#### Required actions
**a)** In two sentences, summarize the passage on near-similar image retrieval given below.
**b)** Return the section of the passage on near-similar image retrieval below that runs from "The traditional neural" to "scholar, in 1987.", word for word.
**c)** Using the passage on near-similar image retrieval below, decide whether each statement agrees with it, answering yes or no and quoting the words that settle it: (i) Robert Hecht-Nielsen proposed the counter propagation network in 1987. (ii) The BP algorithm can be trained on untagged data. (iii) The BP algorithm converges to a global minimum.
Top of Text under study
Nowadays, image retrieval technology is the fastest-growing technology in all information retrieval applications, and the number of image retrieval in several major retrieval engines all over the world is increasing very fast. This also makes the near-similar image retrieval technology become the focus of extensive attention at home and abroad and also becomes a key research issue in the development of information industry and digital media technology. Near-similar image detection uses an image as a query keyword [7–10] and retrieves all database images that are all similar or partially similar to the query image. There are many methods for near-similar image detection, among which feature-based detection, index-based detection, and content-based detection are the most commonly used. At present, content-based image retrieval technology has entered a new research stage. Content retrieval based on image visual features begins to use machine learning to extract image features [11–13]. Artificial neural network (ANN), which belongs to machine learning technology [14, 15], is a widely used network model in the development of machine learning and can extract higher-level features of pictures. Artificial neural network is a neural network constructed artificially and capable of realizing a certain function. It is a theoretical mathematical model of human brain neural network based on the understanding of human brain neural network. It is an information processing system established by imitating the structure and function of brain neural network. Artificial neural network is a brand-new system with logical thinking, fuzzy processing, and accurate calculation. It is a complex network formed by connecting a large number of simple neurons.
The traditional neural network is based on BP algorithm, but the BP algorithm has been studied with it, and some problems have been found [16–18]. (1) The signal of error correction will become smaller and smaller from top to bottom, and gradient dispersion will occur. (2) It can only converge to the local minimum. However, in practice, the use of tags is usually presented in the form of no data, while BP algorithm can only use tagged data for training. Therefore, it is difficult for BP algorithm to be widely used in practical environment. Counter propagation network (CPN) is an advanced artificial neural network proposed by Robert Hecht-Nielsen, an American scholar, in 1987.
Bottom of Text under study
Top of Collected material
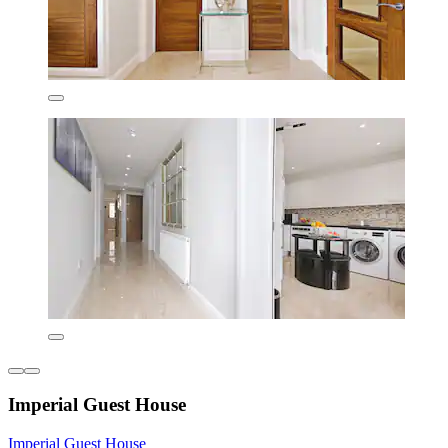
Imperial Guest House
Imperial Guest House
Bottom of Collected material
#### Results for each task
**a)** Near-similar image detection, which has drawn wide attention as image retrieval grows rapidly, uses an image as the query and retrieves all database images that are wholly or partly similar to it, and content-based retrieval now uses machine learning such as artificial neural networks to extract image features. The traditional neural network relies on the BP algorithm, which suffers from gradient dispersion, converges only to a local minimum, and can train only on tagged data, so it is hard to use widely in practice.

**b)**
The traditional neural network is based on BP algorithm, but the BP algorithm has been studied with it, and some problems have been found [16–18]. (1) The signal of error correction will become smaller and smaller from top to bottom, and gradient dispersion will occur. (2) It can only converge to the local minimum. However, in practice, the use of tags is usually presented in the form of no data, while BP algorithm can only use tagged data for training. Therefore, it is difficult for BP algorithm to be widely used in practical environment. Counter propagation network (CPN) is an advanced artificial neural network proposed by Robert Hecht-Nielsen, an American scholar, in 1987.

**c)**
(i) Yes: "Counter propagation network (CPN) is an advanced artificial neural network proposed by Robert Hecht-Nielsen, an American scholar, in 1987."
(ii) No: "BP algorithm can only use tagged data for training."
(iii) No: "It can only converge to the local minimum."